Information
- Other names: Australian Youth Theatre (AYT) Young Australian Broadway Chorus (YABC) Australian Boys Dance Academy (ABDA)
- Former names: Victorian Youth Theatre (VYT) Children's Performing Company of Australia (CPCA)
- Established: 1984
- Faculty: 200+
- Website: stageschool.com.au

= Stage School Australia =

Melbourne-based performing arts training provider for young people

Stage School Australia is a performing arts training organisation for young people founded in 1984. Based in Melbourne and Brisbane, its performing arm is known as the Young Australian Broadway Chorus. The school also operates the Australian Boys Dance Academy. Classes are offered for children as young as 4 years of age, up to age 18.

== History ==

Established in 1984 in Melbourne, the group was known as the Victorian Youth Theatre (VYT) for many years. It later became known as the Children's Performing Company of Australia (CPCA). It has operated as Stage School Australia since 2014.

In 1999, the school's performing ensembles became known as the Young Australian Broadway Chorus (YABC). Recognised by The Age as "Melbourne's leading musical-theatre training organisation", the YABC offers classes in singing, dancing, and acting, and stages several shows a year. Many YABC alumni have gone on to pursue professional careers.

In response to strong interest from the community, the school opened the Australian Boys Dance Academy (ABDA) in 2014. In the early years, its motto was "No tutus. No tights. We dance in pants." The ABDA offers classes in hip-hop, jazz, and tap dance.

In 2022, Stage School Australia expanded to Brisbane. According to the school, as of 2025, it operates across 30 venues across Melbourne and Brisbane, with more than 200 teachers and over 5,800 students. The organisation also hires out its stage sets, props, and costumes for external shows.

As of 2025, the artistic director is Robert Coates, who started working for Stage School in 1995, and has directed most major YABC productions.

== Productions ==
Stage School Australia students perform at least twice a year. The Young Australian Broadway Chorus students perform in professionally staged productions, and can audition for school holiday productions and tours.

In 2010, the Young Australian Broadway Chorus performed Pure Imagination at the National Theatre in St Kilda, Melbourne. The show featured musical theatre classic songs from Willy Wonka and the Chocolate Factory, Oliver!, Guys and Dolls, and Wicked.

In 2011, YABC acquired the rights to stage the Broadway musical Spring Awakening.

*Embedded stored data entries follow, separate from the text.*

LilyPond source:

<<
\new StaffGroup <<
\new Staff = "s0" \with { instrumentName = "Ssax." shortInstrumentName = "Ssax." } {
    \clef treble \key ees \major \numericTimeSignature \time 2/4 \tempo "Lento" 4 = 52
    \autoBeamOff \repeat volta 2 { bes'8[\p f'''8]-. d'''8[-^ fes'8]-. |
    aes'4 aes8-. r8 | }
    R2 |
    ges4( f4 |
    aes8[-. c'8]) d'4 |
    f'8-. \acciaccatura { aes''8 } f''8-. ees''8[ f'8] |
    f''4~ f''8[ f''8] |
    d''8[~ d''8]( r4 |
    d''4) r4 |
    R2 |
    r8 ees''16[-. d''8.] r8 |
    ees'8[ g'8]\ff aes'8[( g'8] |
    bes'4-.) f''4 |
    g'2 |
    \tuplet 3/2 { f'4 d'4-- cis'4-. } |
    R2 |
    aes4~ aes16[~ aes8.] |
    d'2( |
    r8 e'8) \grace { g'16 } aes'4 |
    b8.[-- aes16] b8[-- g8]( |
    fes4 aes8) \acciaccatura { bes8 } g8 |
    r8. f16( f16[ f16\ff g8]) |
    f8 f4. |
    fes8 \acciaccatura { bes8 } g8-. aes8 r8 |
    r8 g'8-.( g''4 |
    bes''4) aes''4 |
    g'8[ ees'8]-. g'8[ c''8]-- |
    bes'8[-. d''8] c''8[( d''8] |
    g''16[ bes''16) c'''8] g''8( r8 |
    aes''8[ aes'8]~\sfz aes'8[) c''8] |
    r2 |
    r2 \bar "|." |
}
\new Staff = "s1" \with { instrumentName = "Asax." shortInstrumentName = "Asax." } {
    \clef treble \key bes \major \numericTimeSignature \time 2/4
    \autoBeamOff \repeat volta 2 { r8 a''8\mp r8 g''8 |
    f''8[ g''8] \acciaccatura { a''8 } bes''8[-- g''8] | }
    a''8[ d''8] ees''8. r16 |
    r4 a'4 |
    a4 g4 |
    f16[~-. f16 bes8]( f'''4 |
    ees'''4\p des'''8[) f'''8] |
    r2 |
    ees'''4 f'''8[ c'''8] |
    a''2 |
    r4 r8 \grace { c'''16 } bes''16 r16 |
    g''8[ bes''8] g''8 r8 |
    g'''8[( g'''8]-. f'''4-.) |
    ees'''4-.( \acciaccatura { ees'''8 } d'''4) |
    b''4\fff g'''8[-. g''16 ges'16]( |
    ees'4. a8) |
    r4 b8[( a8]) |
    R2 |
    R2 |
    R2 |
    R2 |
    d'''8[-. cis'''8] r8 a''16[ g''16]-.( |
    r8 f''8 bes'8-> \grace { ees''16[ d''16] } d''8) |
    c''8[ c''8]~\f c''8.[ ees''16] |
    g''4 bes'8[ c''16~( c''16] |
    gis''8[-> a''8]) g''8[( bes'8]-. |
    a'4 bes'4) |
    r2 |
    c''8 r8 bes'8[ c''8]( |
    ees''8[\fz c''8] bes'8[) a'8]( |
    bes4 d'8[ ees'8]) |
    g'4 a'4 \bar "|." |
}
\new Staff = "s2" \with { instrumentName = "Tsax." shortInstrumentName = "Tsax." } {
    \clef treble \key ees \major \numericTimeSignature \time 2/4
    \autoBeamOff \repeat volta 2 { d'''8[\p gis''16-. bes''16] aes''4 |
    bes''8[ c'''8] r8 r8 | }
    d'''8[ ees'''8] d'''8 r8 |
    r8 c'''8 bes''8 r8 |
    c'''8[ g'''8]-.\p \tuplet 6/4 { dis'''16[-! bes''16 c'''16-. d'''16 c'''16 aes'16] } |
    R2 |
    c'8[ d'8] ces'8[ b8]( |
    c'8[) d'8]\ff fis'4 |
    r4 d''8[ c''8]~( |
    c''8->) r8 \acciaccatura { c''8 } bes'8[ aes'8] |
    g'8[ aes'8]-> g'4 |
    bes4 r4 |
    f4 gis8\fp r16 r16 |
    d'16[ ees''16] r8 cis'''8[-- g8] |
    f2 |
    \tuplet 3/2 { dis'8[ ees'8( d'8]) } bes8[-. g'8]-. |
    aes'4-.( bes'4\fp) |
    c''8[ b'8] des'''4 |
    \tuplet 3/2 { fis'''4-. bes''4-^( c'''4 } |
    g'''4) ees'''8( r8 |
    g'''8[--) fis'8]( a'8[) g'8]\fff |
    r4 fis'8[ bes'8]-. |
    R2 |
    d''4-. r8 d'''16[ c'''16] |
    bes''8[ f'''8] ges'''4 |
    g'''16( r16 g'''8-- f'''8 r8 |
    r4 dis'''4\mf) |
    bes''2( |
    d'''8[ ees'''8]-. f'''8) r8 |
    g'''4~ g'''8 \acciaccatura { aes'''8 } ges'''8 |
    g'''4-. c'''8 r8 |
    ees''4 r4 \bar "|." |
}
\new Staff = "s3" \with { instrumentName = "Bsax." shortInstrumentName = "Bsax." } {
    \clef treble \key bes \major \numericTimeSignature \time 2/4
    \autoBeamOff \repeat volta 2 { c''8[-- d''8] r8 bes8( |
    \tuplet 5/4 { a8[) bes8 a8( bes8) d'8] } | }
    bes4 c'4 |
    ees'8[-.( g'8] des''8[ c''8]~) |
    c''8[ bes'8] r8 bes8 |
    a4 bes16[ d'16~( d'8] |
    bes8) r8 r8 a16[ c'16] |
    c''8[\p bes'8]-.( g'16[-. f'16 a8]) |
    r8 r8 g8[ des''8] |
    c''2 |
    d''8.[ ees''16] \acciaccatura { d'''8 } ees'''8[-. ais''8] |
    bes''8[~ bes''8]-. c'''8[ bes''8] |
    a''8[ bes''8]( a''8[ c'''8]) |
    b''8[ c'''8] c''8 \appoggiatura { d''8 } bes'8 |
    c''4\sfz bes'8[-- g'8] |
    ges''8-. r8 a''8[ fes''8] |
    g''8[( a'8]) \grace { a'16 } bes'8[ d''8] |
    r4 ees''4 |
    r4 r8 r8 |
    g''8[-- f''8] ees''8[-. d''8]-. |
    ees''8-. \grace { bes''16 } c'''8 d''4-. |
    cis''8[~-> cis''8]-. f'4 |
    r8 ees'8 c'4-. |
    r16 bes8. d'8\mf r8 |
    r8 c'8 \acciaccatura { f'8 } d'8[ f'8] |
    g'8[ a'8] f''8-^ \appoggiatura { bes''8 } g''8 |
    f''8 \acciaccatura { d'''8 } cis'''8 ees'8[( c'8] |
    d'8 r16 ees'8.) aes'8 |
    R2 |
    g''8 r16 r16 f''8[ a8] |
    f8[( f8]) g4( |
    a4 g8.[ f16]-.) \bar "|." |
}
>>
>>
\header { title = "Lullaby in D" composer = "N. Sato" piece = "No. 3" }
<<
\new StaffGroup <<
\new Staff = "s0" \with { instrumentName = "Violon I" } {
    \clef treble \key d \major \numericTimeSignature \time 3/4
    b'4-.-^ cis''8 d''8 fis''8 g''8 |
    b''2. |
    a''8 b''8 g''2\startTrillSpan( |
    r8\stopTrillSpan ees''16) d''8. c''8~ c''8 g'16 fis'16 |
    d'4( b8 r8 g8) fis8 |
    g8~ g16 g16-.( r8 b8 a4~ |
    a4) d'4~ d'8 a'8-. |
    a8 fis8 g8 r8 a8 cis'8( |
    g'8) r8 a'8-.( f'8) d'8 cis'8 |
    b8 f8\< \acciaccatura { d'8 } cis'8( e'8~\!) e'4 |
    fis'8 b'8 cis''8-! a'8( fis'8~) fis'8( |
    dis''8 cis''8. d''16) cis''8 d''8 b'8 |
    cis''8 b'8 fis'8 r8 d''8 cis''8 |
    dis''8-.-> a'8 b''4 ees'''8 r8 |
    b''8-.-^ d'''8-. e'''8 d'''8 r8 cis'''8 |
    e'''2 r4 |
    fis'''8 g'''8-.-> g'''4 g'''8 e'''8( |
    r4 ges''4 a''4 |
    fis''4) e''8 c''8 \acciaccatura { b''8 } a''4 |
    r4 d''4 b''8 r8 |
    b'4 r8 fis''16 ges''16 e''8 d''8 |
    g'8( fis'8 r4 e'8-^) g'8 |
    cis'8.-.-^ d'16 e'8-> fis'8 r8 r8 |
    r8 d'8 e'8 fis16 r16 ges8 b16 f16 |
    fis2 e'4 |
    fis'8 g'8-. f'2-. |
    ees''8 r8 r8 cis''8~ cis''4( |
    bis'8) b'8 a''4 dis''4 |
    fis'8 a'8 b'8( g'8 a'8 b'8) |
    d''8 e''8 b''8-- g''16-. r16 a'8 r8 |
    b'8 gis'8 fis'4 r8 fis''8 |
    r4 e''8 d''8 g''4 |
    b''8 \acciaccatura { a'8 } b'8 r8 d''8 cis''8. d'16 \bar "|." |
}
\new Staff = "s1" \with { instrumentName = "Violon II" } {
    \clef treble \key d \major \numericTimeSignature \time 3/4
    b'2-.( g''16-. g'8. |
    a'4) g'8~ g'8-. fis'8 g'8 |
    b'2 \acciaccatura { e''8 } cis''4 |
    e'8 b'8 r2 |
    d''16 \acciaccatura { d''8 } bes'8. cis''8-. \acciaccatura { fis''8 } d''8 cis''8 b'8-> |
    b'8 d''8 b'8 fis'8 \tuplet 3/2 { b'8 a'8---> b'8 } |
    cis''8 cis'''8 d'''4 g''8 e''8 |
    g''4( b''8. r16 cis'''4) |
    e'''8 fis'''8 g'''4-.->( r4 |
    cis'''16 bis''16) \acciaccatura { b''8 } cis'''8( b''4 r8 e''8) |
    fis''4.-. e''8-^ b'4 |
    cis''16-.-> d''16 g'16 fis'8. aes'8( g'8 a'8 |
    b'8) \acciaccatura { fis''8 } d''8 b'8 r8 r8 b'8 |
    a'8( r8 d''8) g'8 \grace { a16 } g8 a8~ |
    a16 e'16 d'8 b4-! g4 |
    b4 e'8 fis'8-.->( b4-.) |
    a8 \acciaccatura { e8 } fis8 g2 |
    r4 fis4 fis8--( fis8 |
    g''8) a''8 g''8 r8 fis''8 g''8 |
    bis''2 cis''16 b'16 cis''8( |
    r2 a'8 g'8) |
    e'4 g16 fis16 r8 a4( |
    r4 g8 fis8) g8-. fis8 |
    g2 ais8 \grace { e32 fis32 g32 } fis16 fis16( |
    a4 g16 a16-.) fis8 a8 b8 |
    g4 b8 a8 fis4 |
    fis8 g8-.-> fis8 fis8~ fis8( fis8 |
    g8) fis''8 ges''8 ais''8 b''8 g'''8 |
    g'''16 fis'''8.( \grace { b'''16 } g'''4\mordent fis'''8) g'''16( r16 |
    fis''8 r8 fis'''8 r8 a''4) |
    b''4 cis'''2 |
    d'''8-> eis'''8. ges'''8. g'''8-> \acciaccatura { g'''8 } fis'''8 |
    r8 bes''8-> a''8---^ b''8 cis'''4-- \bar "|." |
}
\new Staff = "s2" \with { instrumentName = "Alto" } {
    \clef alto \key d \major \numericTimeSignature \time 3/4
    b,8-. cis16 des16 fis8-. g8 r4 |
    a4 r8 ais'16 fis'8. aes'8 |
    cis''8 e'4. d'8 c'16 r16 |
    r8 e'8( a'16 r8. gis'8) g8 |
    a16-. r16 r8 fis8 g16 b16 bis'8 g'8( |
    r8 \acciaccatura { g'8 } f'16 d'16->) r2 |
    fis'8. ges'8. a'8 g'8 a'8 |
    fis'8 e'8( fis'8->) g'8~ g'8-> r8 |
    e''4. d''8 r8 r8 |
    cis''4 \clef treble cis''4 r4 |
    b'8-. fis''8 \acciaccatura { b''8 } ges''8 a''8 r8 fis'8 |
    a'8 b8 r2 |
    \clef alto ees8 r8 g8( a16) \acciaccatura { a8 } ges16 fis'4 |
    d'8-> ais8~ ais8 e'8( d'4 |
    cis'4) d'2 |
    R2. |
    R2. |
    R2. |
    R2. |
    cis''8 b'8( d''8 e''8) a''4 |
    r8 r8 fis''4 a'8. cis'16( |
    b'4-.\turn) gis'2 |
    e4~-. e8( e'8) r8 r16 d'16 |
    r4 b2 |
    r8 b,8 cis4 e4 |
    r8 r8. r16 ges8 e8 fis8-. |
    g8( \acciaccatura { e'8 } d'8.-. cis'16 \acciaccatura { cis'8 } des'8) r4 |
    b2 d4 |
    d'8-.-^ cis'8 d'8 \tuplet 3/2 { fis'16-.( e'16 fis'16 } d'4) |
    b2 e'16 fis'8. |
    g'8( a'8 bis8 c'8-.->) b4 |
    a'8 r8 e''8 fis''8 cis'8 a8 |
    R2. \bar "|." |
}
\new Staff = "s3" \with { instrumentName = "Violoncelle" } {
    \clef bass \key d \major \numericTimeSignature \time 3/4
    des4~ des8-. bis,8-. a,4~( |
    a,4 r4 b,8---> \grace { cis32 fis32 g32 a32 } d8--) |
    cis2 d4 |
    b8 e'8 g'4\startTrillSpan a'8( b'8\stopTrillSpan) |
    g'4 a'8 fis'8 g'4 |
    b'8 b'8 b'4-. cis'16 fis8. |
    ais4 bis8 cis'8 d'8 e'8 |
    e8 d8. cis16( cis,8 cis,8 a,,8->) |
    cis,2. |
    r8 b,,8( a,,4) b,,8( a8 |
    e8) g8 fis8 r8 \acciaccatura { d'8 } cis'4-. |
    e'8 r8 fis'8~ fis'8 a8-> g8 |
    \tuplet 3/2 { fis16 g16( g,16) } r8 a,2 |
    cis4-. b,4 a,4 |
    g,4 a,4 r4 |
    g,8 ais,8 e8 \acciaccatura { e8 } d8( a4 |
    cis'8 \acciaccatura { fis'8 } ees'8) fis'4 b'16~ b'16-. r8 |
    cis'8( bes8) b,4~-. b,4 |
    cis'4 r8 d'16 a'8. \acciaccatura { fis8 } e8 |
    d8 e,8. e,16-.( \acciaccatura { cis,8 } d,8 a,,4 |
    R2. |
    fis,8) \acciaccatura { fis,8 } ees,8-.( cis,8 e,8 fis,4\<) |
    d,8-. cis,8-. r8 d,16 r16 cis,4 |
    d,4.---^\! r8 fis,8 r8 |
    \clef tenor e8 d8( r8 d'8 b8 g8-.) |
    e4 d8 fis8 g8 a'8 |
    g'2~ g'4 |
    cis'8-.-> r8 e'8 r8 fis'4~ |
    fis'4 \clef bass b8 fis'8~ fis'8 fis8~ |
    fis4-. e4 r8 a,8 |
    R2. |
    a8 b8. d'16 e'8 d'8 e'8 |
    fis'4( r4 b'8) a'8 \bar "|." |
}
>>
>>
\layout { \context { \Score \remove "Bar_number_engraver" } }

A cast with 24 members, all between the ages of 16 and 18, performed the full 2-hour musical at the National Theatre in St. Kilda, with signed permission from their parents.

In 2016, a cast of 74 performers from YABC appeared in the school's production of Disney's Beauty and the Beast at the University of Melbourne Union Theatre.

Stage School Australia's first production in Brisbane was The Wizard of Oz at the Draney Theatre, Ashgrove in 2024. In April 2025, it is staging the musical Seussical, also at the Draney Theatre. A review in The Scoop called it "a joyful, high-energy celebration of imagination".

=== Tours ===
Since 1996, Stage School Australia has conducted tours in Australia and internationally to countries including France, Germany, Italy, Singapore, the United Kingdom, and the United States.

In 1999, 15 performers from the Victorian Youth Theatre went on a three-week tour in the United States, with performances at venues including Disneyworld in Florida and the Lincoln Center in New York.

In 2010, 40 performers from the YABC performed at the Adelaide Fringe festival. A review in The Advertiser called their Broadway Junior Collection musical "fabulous", presenting "a torrent of foot-tapping big numbers, some good solo spots to showcase rising star material, some spirited dance routines and a bit of a story".
==Notable alumni==
- Actor Deniz Akdeniz was discovered while performing with the Victorian Youth Theatre and was offered a role in the Disney Channels As the Bell Rings.
- Actor Darcy Bryce, best known for his role in Furiosa: A Mad Max Saga, is a Triple Threat alumnus of YABC.
- Actor and media personality Maria Thattil, who was crowned Miss Universe Australia 2020, trained at Stage School Australia as a teen.
- Actor Samantha Tolj, best known for her role as police constable Kelly O'Rourke on the television series Blue Heelers, was enrolled in weekend and holiday workshops at Victorian Youth Theatre for six years from age 10.
- Film and television actor Alex Tsitsopoulos trained at Victorian Youth Theatre.
- Actor Matthew Werkmeister who played Zeke on Neighbours trained with Children's Performing Company of Australia.